Task directions:
Your reply is to be the lines below, exactly as written, with images omitted.

(Stored items from a collection)

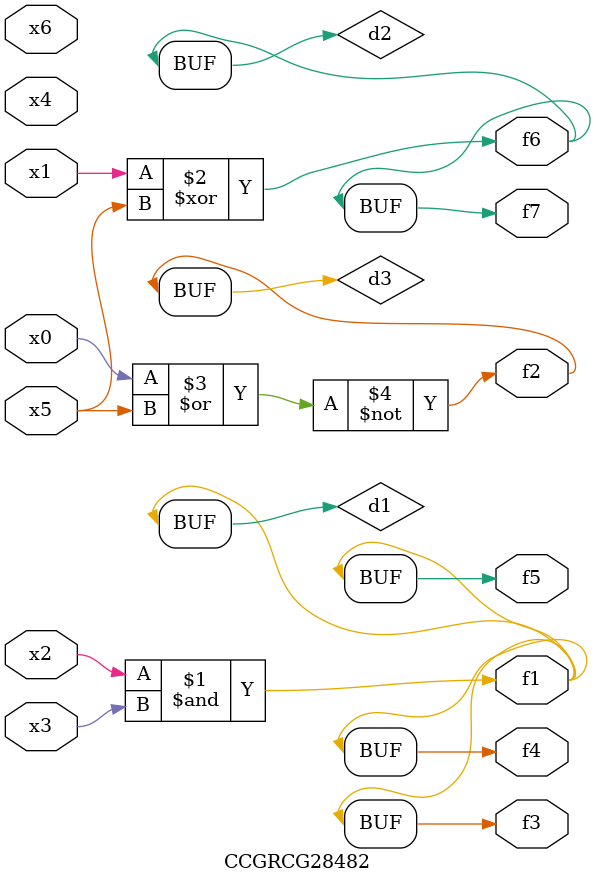
<source format=v>
module CCGRCG28482(
	input x0, x1, x2, x3, x4, x5, x6,
	output f1, f2, f3, f4, f5, f6, f7
);

	wire d1, d2, d3;

	and (d1, x2, x3);
	xor (d2, x1, x5);
	nor (d3, x0, x5);
	assign f1 = d1;
	assign f2 = d3;
	assign f3 = d1;
	assign f4 = d1;
	assign f5 = d1;
	assign f6 = d2;
	assign f7 = d2;
endmodule

</source>
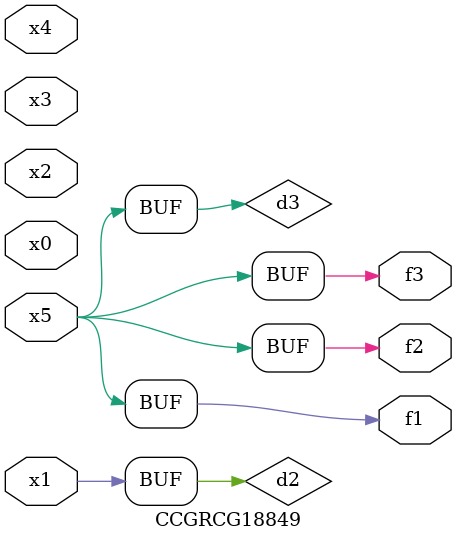
<source format=v>
module CCGRCG18849(
	input x0, x1, x2, x3, x4, x5,
	output f1, f2, f3
);

	wire d1, d2, d3;

	not (d1, x5);
	or (d2, x1);
	xnor (d3, d1);
	assign f1 = d3;
	assign f2 = d3;
	assign f3 = d3;
endmodule

</source>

Worked solution:
<source format=v>
module CCGRCG28482(
	input x0, x1, x2, x3, x4, x5, x6,
	output f1, f2, f3, f4, f5, f6, f7
);

	wire d1, d2, d3;

	and (d1, x2, x3);
	xor (d2, x1, x5);
	nor (d3, x0, x5);
	assign f1 = d1;
	assign f2 = d3;
	assign f3 = d1;
	assign f4 = d1;
	assign f5 = d1;
	assign f6 = d2;
	assign f7 = d2;
endmodule

</source>
<source format=v>
module CCGRCG18849(
	input x0, x1, x2, x3, x4, x5,
	output f1, f2, f3
);

	wire d1, d2, d3;

	not (d1, x5);
	or (d2, x1);
	xnor (d3, d1);
	assign f1 = d3;
	assign f2 = d3;
	assign f3 = d3;
endmodule

</source>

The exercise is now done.